A day late, but we’re here for another “Friday” faff-day in the kitchen. We celebrated Thanksgiving with some friends of ours last night at their cosy new home in Oxford, and even stole a few minutes with their rosy new 6 month old, Lydia, before she went to bed! Ah, babies. So cute. Especially when other people are responsible for the clean-up, feeding, and diaper duties.

We brought:

my all-time favorite cake: Fudgy Triple Ginger Cake.

The fudgy refers to the most unimaginably tender cake crumb, thanks to stem ginger syrup, not chocolate – none needed!

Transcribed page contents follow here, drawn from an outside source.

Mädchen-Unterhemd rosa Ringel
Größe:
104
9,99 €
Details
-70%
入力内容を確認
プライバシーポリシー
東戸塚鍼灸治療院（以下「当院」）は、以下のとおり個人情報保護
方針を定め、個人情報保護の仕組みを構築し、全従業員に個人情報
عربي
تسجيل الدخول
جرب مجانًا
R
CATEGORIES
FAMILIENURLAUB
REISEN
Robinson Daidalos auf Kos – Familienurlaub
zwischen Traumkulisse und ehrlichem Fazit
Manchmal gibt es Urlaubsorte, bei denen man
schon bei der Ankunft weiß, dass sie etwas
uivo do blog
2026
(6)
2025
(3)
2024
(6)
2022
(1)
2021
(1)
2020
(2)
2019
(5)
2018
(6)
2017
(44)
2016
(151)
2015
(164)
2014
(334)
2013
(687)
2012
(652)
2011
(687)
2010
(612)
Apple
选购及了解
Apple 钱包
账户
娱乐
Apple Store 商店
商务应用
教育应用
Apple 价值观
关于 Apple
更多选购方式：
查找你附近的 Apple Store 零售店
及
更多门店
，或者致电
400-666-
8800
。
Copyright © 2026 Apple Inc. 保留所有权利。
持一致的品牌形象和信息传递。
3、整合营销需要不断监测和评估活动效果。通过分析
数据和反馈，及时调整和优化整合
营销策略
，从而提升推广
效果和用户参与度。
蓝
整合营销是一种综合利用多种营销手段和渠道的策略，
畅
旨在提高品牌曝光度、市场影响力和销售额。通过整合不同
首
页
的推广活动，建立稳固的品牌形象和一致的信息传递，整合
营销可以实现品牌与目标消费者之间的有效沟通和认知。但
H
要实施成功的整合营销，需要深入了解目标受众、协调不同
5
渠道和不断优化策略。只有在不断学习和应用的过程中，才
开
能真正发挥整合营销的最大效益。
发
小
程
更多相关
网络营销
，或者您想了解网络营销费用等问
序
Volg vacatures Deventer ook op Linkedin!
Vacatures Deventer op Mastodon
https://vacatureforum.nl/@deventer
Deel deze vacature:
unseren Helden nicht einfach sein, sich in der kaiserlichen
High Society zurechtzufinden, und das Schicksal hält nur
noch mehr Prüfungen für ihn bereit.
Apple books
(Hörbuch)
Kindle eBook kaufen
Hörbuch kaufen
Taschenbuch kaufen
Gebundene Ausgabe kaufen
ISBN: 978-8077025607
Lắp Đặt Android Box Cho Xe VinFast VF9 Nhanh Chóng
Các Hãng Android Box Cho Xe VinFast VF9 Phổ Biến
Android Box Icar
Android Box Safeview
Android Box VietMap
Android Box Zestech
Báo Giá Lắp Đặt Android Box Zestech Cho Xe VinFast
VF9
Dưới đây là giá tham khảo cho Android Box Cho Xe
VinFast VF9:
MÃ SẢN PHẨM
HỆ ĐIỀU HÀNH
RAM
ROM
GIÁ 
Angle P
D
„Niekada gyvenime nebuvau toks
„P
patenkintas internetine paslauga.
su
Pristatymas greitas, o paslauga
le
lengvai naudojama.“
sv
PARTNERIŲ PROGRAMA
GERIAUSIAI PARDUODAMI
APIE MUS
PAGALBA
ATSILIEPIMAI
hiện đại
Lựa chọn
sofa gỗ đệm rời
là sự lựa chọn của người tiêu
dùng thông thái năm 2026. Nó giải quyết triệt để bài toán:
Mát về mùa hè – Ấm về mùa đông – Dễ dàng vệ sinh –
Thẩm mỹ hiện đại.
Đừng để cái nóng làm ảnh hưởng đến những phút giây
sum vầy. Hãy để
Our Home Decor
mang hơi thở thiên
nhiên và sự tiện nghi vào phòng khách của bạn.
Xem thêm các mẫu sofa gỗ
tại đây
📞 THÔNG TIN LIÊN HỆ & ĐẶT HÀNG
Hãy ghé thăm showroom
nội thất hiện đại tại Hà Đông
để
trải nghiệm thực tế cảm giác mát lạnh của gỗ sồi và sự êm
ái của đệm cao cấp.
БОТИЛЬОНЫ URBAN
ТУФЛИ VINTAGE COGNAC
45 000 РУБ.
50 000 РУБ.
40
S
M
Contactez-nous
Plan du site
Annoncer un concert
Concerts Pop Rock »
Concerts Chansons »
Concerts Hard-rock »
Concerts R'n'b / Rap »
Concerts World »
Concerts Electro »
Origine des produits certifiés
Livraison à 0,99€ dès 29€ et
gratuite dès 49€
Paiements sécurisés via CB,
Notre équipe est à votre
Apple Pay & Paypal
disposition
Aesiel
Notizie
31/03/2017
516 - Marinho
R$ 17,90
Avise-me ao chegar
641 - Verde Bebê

The Bakestress made some AMAZING pumpkin challah bread (well, she made everything to be honest, while I was at work), recipe courtesy of Amuse Bouche.

It was huge. So huge it didn’t fit into our English oven.

Huge, but hugely out of this world. Go fetch the recipe and give it a try!The faffing came into play with the salad we were tasked to create to round out the meal with something green. Here was the shiny roster of characters vying for a spot in the final line-up:

We settled on a roasted beet and sweet potato salad, on a bed of spinach, sprinkled with feta and homemade balsamic-thyme dressing. YUM! The Bakestress, who hates beets, tolerated it. Which is saying something.

The Philosopher on the other hand, couldn’t wait to dig in.

Especially noteworthy was my friend Jane’s gigantic pile of delicious mash. With skins! High five for skins!

We left with belly-full and thank-full. Jane and Alex, you’re the best!